None. Displays or saves a 2x2 grid of diagnostic plots.

tubesml.report.plot_confusion_matrix(true_label, pred_label, ax=None, thrs=0.5, proba=True)

Plot a normalized confusion matrix from true and predicted labels.

The function computes a confusion matrix and displays it as a heatmap. If predicted values are probabilities, a threshold can be applied to convert them into class labels. A custom matplotlib axis can be provided; otherwise, a new figure is created.

Parameters:

true_label – array-like. Ground truth labels.
pred_label – array-like. Predicted labels or predicted probabilities.
ax – matplotlib Axes, optional. Axis on which to draw the heatmap. If None, a new figure is created.
thrs – float, optional. Threshold applied to predicted probabilities when proba=True (default is 0.5).
proba – bool, optional. If True, pred_label is treated as probabilities and thresholded. If False, pred_label is assumed to contain class labels.

Returns:

matplotlib Axes or None. Returns the axis when provided; otherwise displays the plot.

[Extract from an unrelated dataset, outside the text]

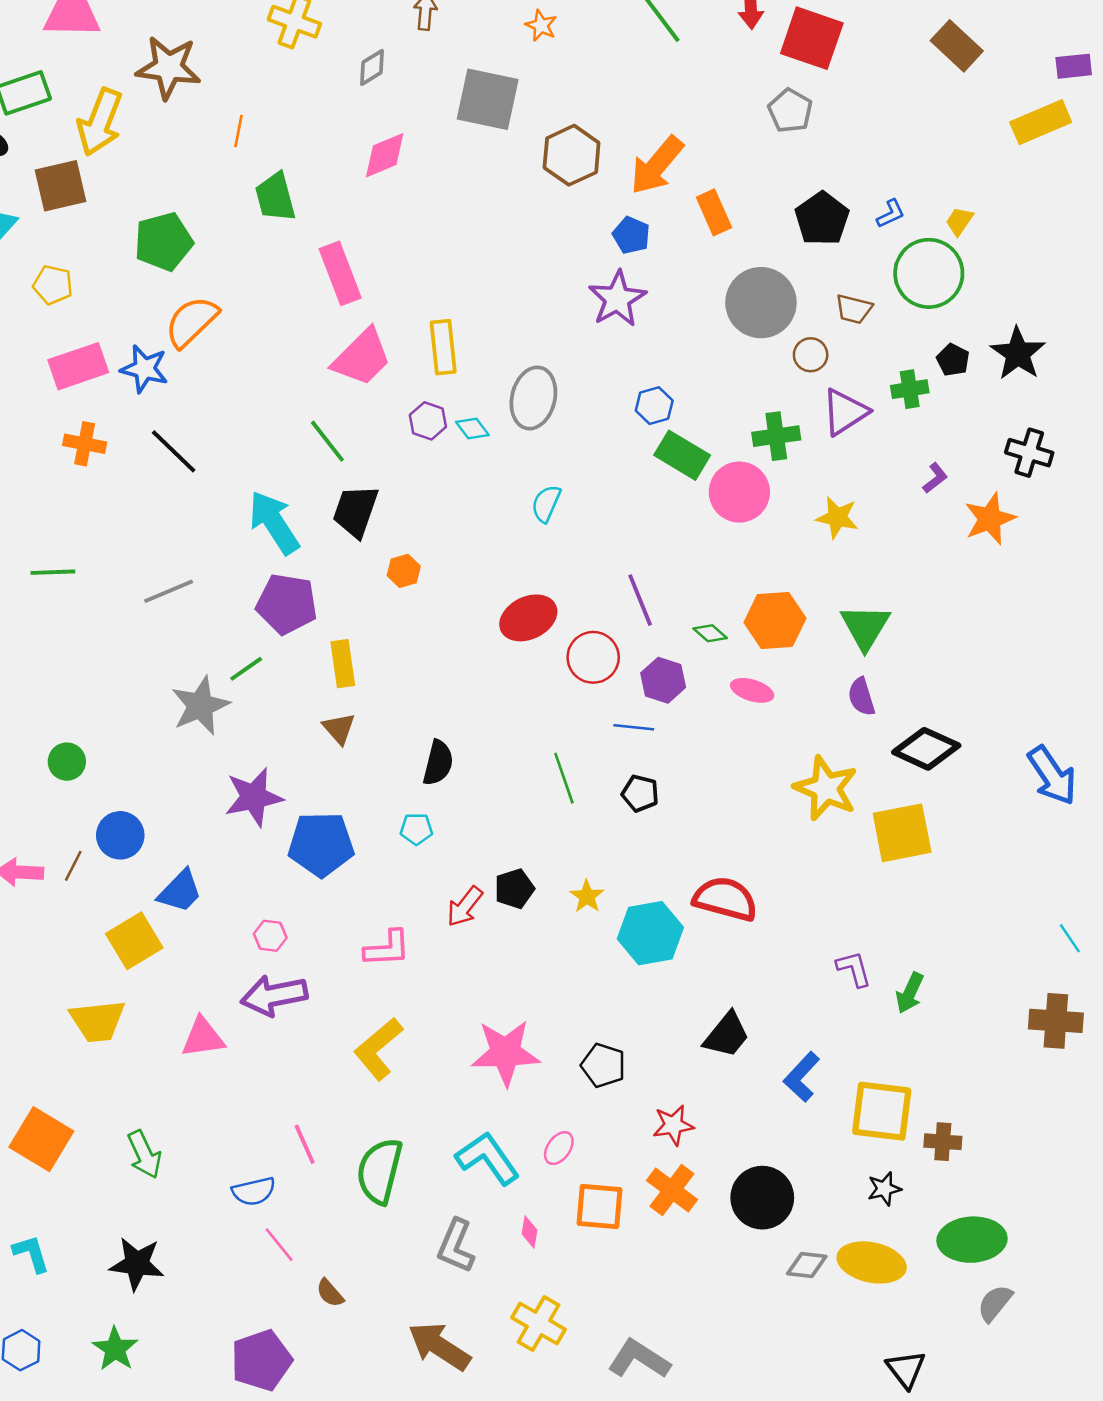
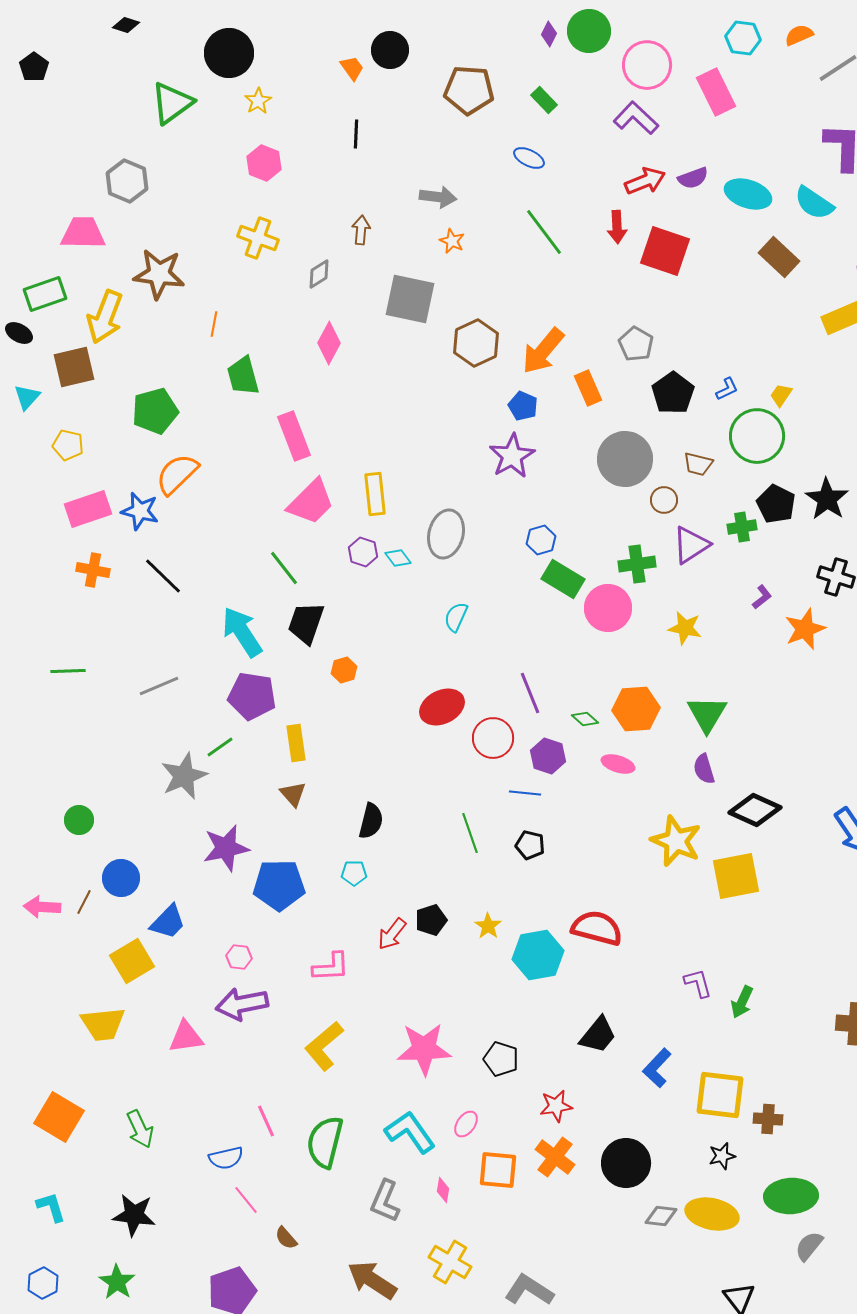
gray pentagon: (790, 111) -> (636, 344), moved
pink diamond: (385, 155) -> (329, 343), turned -39
black pentagon: (953, 360) -> (776, 504), size x1.5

tubesml.report.plot_regression_predictions(data, true_label, pred_label, hue=None, feature=None, savename=None)

Plot prediction vs true label and the distribution of both the label and the predictions. Display also the influence of categorical features via the hue parameter. You can also display the prediction vs a feature or more in the data. This will help identify non-desired patterns also with the help of a residuals plot.

Parameters:

data – pandas DataFrame. Ideally, the dataframe used for training the model you are evaluating. It must have the same number of rows of true_label and pred_label.
true_label – pandas Series, numpy array, or list with the true values of the target variable.
pred_label – pandas Series, numpy array, or list with the predicted values of the target variable.
hue – (optional) str, name of the feature to use as hue in the scatter plot. It must be in data or it will be ignored after a warning. It is ignored when the unique values are more than 5 for readability.
feature – (optional), str or list, feature(s) to use as x-axis in the scatter plot against the prediction. Using this option will produce 2 more plots for each feature provided, one with the feature vs the prediction and one with the feature vs the residuals
savename – (optional) str with the name of the file to use to save the figure. If not provided, the function simply plots the figure.